Sur scène, comme en studio, on aperçoit l’ombre du cinéma. C’est un dispositif en arrière-plan de la scène, ce sont les chansons comme des courts-métrages, ce sont vos collaborations avec les meilleurs cinéastes indépendants en activité (Rabah Ameur-Zaïmeche, Nadège Trebal). Qu’est-ce qui te plait dans ce mélange des matières  ?

Les expériences sont totalement différentes entre le travail de Nadège et celui de Rabah. Pour ce dernier, c’était sur le tournage de Bled Number One où je suis allé en Algérie pour tourner avec lui. Il voulait que je tourne à quatre heures du matin. Son équipe était épuisée et je me retrouve à jouer dans une vallée maculée. Je ne pensais pas que cette séquence allait clore son film.

Avec Nadège, on a bossé ensemble au studio. J’avais déjà réalisé quelques musiques pour elle dans des projets documentaires. J’aime beaucoup son travail et je me mets totalement au service de sa vision. C’est ce qui peut me plaire par ailleurs dans les ciné-concerts. Mon prochain album, je la qualifie de ciné-album car chaque morceau a donné lieu à un montage d’images qui proviennent du cinéma.

On parlait de Christophe tout à l’heure et j’ai l’impression de retrouver la même réticence chez toi concernant les clips. Si tu proposes une vidéo pour une chanson, c’est souvent une captation live ou alors une peinture animée comme pour « Sahara Malakoff ».

Longtemps, avec Kat Otonoma notamment, on avait effectivement une certaine réticence face aux clips. il faut dire que, dans les années 1990, le clip portait une esthétique publicitaire.

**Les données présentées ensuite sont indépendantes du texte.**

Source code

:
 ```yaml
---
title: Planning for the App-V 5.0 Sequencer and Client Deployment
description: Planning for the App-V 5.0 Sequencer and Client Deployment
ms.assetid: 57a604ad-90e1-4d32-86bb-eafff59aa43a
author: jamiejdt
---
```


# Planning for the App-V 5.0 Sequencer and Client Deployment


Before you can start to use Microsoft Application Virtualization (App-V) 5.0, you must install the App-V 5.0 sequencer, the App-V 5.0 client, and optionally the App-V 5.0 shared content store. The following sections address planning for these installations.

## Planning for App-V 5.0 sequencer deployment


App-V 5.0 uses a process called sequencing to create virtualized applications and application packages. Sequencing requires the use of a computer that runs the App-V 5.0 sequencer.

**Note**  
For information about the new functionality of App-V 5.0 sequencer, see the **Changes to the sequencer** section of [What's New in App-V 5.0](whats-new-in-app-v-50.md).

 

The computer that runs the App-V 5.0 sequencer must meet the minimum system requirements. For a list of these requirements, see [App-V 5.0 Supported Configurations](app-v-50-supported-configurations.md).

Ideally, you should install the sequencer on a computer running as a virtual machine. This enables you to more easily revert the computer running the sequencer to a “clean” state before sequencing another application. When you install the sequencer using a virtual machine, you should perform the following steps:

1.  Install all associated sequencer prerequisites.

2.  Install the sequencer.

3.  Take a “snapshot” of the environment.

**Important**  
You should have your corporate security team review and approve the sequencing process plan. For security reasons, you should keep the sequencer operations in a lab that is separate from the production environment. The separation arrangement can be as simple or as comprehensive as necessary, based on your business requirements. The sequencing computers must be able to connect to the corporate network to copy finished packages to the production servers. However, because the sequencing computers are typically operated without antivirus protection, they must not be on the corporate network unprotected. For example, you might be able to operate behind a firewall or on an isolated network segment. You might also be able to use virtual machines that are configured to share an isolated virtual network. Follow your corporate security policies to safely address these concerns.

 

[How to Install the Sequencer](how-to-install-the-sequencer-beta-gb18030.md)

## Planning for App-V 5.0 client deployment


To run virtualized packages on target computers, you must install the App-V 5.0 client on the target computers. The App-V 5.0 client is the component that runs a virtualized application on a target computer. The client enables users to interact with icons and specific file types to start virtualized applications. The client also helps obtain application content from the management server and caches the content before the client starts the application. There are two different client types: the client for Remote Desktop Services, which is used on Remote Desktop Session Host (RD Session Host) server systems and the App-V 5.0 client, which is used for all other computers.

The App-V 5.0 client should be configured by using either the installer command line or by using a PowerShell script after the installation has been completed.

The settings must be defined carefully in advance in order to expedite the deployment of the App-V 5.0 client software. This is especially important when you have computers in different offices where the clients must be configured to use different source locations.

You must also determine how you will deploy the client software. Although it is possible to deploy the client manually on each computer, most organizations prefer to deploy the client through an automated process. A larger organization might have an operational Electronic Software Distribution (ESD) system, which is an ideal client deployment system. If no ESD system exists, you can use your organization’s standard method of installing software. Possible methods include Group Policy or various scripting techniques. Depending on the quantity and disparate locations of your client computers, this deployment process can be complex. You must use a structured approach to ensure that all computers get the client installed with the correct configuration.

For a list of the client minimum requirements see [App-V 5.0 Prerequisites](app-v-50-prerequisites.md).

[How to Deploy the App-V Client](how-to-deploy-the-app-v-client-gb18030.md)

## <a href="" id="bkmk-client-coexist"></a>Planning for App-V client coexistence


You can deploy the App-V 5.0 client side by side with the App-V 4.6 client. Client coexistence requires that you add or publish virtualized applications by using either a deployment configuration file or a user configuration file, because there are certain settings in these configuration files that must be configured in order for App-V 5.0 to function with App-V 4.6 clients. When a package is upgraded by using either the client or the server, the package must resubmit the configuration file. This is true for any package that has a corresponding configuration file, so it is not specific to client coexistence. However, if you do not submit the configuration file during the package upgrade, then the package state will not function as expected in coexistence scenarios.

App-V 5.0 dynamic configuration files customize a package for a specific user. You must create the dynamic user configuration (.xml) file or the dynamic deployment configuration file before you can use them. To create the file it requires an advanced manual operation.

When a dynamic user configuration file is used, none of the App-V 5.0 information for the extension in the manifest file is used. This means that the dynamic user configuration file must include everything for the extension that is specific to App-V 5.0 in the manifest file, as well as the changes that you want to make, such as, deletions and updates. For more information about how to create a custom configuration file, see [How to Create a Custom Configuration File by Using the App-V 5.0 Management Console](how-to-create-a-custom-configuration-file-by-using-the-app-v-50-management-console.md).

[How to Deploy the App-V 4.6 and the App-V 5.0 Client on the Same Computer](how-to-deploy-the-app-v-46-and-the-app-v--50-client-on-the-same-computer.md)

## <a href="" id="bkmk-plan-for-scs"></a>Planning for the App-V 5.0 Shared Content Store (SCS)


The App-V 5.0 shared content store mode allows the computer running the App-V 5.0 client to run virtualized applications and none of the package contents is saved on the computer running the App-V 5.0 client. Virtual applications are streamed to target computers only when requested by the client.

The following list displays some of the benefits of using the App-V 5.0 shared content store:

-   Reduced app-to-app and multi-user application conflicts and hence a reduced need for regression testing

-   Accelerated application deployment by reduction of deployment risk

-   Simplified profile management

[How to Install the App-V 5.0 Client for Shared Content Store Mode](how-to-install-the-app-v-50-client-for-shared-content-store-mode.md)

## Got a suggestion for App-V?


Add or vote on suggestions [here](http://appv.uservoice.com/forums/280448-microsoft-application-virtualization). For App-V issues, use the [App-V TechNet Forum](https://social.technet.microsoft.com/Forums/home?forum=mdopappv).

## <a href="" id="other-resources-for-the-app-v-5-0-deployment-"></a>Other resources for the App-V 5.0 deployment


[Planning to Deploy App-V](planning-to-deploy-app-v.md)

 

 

Il fallait que l’argent se voit à l’image. C’est presque parce qu’on avait trop de respect pour l’image qu’on se refusait à cette pratique du clip. J’ai toujours jalousé les groupes anglais qui avaient une connexion plus forte avec les arts plastiques. Dans le rock indépendant, il y avait une belle alchimie entre les plasticiens et les musiciens. On peut aussi trouver des exemples en France comme Jean-Baptiste Modino, même s’il vient de la publicité.

Chaque album apporte de nouvelles sonorités. Les frontières sont floues entre les genres musicaux. Qu’est-ce qui te stimule aujourd’hui comme instrument ou comme univers sonore  ?

Avec Kat Onoma, nous étions très concentrés sur le son avec une précision extrême sur la production. Je suis assez fier des disques réalisés. En solo, on peut expérimenter davantage. Quand j’ai fait l’album Meteor Show, j’ai eu l’impression d’avoirs mis mes sons dans de l’acide chloridrique. On les a détruit pour en faire quelque chose de nouveau. J’aime beaucoup me perdre du côté des machines. Cela intensifie ma stimulation créative.

En dehors de l’album solo, quels sont tes projets pour la suite  ?

Le projet solo est prévu pour automne 2024 mais je le présente déjà en live. J’essaie d’avancer vers une forme qui intègre l’image. Le disque est terminé mais sa construction sur scène est encore en chantier.